▶ **WORK INSTRUCTION**: Please find every line in the entries below that contains the string "down", and copy it.

Records from a data collection
== Segment start ==
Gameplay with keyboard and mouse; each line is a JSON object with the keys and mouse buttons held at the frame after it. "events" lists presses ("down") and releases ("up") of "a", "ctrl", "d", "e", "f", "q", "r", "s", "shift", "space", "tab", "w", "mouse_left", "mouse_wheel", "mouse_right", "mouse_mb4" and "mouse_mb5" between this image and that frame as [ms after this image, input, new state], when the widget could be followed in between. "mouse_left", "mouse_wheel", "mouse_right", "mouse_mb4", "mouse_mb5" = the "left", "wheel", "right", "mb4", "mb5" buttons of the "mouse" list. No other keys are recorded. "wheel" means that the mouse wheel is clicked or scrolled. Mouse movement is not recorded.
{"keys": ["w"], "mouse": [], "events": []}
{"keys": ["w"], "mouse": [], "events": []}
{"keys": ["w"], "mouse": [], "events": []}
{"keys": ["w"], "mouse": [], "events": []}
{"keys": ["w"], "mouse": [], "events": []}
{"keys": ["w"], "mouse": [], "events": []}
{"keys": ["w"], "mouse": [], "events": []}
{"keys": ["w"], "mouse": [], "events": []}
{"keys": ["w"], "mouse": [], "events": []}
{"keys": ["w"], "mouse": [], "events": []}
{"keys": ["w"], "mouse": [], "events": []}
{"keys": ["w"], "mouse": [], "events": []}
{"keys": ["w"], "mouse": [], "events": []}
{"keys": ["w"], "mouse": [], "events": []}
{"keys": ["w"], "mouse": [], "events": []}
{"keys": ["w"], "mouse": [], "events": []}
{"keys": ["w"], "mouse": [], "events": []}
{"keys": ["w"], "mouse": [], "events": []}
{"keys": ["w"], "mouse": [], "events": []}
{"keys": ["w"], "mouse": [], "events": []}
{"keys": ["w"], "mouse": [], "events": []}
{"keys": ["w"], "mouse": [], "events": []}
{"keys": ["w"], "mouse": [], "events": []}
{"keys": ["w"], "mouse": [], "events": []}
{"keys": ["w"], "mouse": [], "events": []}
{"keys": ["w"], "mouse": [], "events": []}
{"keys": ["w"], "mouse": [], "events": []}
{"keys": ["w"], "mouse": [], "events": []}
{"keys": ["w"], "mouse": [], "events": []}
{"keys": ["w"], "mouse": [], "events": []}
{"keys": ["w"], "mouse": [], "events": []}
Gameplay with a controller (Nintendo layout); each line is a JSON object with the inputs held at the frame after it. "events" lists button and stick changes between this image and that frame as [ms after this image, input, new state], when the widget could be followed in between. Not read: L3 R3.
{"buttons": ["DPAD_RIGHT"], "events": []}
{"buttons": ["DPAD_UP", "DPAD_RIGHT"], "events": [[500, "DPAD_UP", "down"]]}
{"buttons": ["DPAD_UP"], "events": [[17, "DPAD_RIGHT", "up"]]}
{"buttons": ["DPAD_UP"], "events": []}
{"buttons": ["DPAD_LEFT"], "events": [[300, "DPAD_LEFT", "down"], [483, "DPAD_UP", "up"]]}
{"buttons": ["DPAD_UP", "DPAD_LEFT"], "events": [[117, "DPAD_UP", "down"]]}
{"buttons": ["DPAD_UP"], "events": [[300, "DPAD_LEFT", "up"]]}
== Segment end ==
▶ **FINAL ANSWER**:
Gameplay with keyboard and mouse; each line is a JSON object with the keys and mouse buttons held at the frame after it. "events" lists presses ("down") and releases ("up") of "a", "ctrl", "d", "e", "f", "q", "r", "s", "shift", "space", "tab", "w", "mouse_left", "mouse_wheel", "mouse_right", "mouse_mb4" and "mouse_mb5" between this image and that frame as [ms after this image, input, new state], when the widget could be followed in between. "mouse_left", "mouse_wheel", "mouse_right", "mouse_mb4", "mouse_mb5" = the "left", "wheel", "right", "mb4", "mb5" buttons of the "mouse" list. No other keys are recorded. "wheel" means that the mouse wheel is clicked or scrolled. Mouse movement is not recorded.
{"buttons": ["DPAD_UP", "DPAD_RIGHT"], "events": [[500, "DPAD_UP", "down"]]}
{"buttons": ["DPAD_LEFT"], "events": [[300, "DPAD_LEFT", "down"], [483, "DPAD_UP", "up"]]}
{"buttons": ["DPAD_UP", "DPAD_LEFT"], "events": [[117, "DPAD_UP", "down"]]}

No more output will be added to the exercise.